For the second quarter of 2020, the company reported revenue of $71 million.
That was up 24% when compared to the same period of the previous year. Except there was one difference…this year was missing quite a few sporting events when compared to last year.
The company made sure that even though there was a pandemic going on, it kept coming up with creative ways to engage fans. This meant new fantasy sports and betting products for NASCAR, golf, UFC, and European soccer.
Plus, the company also has a standalone casino app in a select state under the name DraftKings Casino. It offers all the fun of the casino floor in the palm of your hand.
Users in New Jersey, Pennsylvania, and West Virginia can play over 310 slot games, 15 live dealer games, and 35 table games including blackjack and roulette. In the end, it’s a way to attract the casino customer and potentially bring them into the realm of sports betting.
There’s no doubt that DraftKings is one of the leaders to watch as this industry continues to unfold. And investors are noticing.
Shares have more than tripled since going public. We don’t think that growth is going to slow down any time soon.
Co-Founder and CEO Jason Robins reminds investors “As a technology-first organization, we will continue to focus on bringing new and innovative products to market that strengthen our engagement with customers and maintain our competitive differentiation.”
Action to take: Buy DraftKings (NASDAQ: DKNG) up to $65 per share.
We noted at the end of last issues that PagerDuty Inc (NYSE: PD) and MongoDB Inc (NASDAQ: MDB) both had earningson September 2nd … so let’s jump right in.
PagerDuty is a global leader in digital operation management. CEO Jennifer Tejada reaffirmed that “PagerDuty is well-positioned to benefit from the long-term tailwinds of digital acceleration, cloud migration, and DevOps.”
For the second quarter, the company saw total revenue of $50.7 million, up 25.7% when compared to the same period last year. PagerDuty is still working hard to expand both with current customers and within the market.
During the quarter, the company saw approximately a third of its current customers increase the adoption of PagerDuty products.
This is all on track for the management’s full-year expectation of 24-27% year over year total revenue growth.
Since the call, Pager Duty has announced new integrations with Microsoft Teams and Zoom. Plus, it announced that it will acquire the leading provider of DevOps automation Rundeck.

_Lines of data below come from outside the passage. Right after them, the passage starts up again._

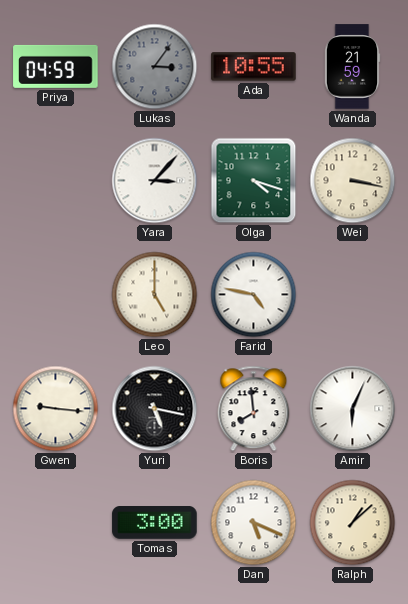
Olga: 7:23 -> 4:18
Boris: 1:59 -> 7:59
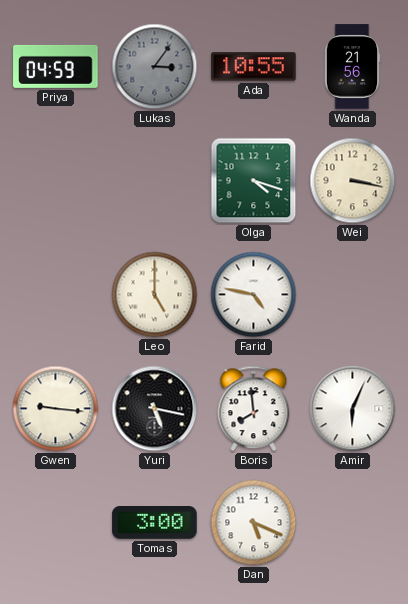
Wanda: 21:59 -> 21:56
Yara: 3:07 -> none
Ralph: 1:08 -> none
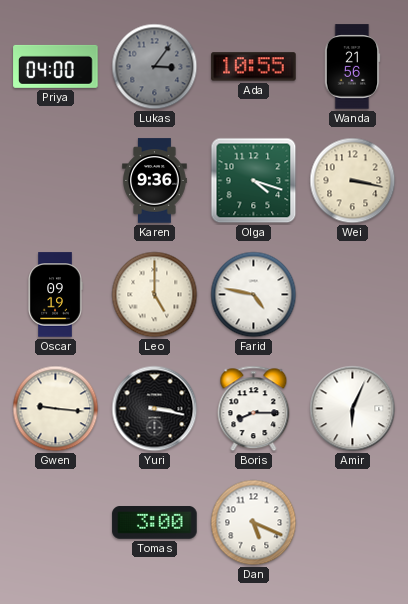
Priya: 04:59 -> 04:00
Karen: none -> 9:36
Oscar: none -> 09:19
Yuri: 5:17 -> 3:17
Boris: 7:59 -> 8:15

This is proof of the company continuing its growth, which in the end means more money for shareholders. Shares are down slightly since we recommended this position, which creates an even better buying position if you haven’t gotten in yet.

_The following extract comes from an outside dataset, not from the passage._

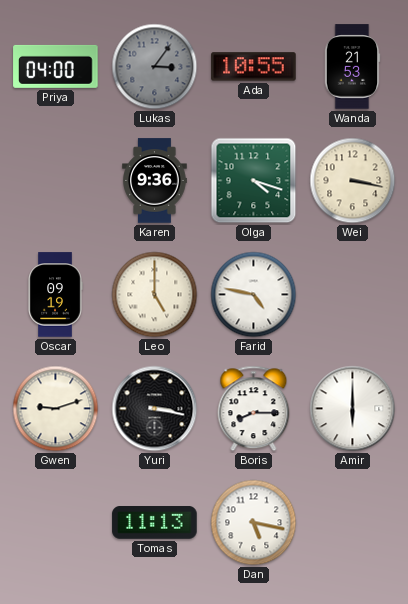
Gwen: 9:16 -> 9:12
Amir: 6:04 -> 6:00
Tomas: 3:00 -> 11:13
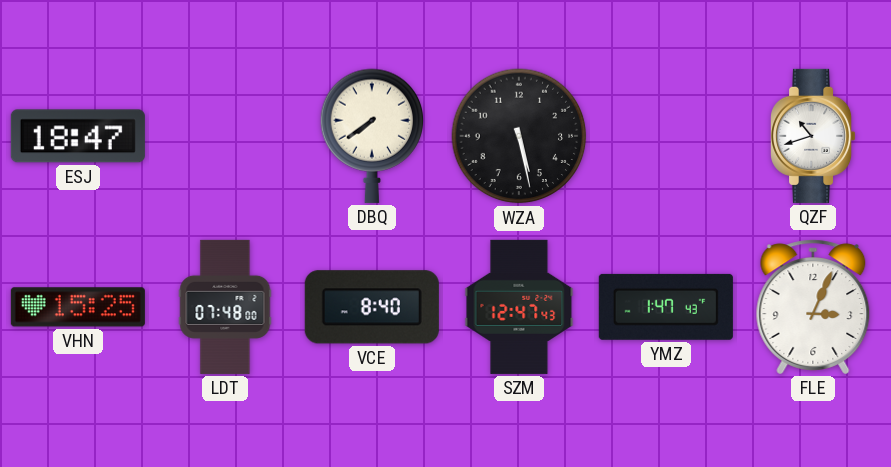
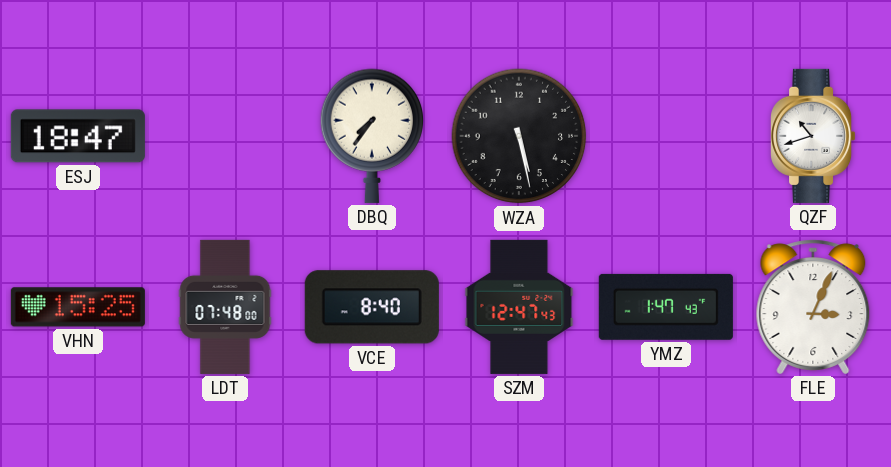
DBQ: 7:39 -> 7:36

MongoDB is a leading general-purpose database platform and announced strong second quarter performance. President and CEO, Dev Ittycheria pointed out “The record number of direct sales and total customer adds in the quarter are clear proof points that our focus on getting more customers onto our platform is working.”
Total revenue for the quarter was $138.3 million, which was an increase of 39% over the previous year. Subscription revenue increased by 41% while services revenue increased by 11%.
Over the quarter, MongoDB announced new updates for its platform and hosted a two-day event with over 14,000 attendees. The company also was awarded Gold Data Platform partner status by Microsoft which will allow for more comprehensive solutions from joint MongoDB and Azure customers.
This is all good news for the company, and we recommend you hold your current position in MongoDB. Shares are up over 190% since we got into this position.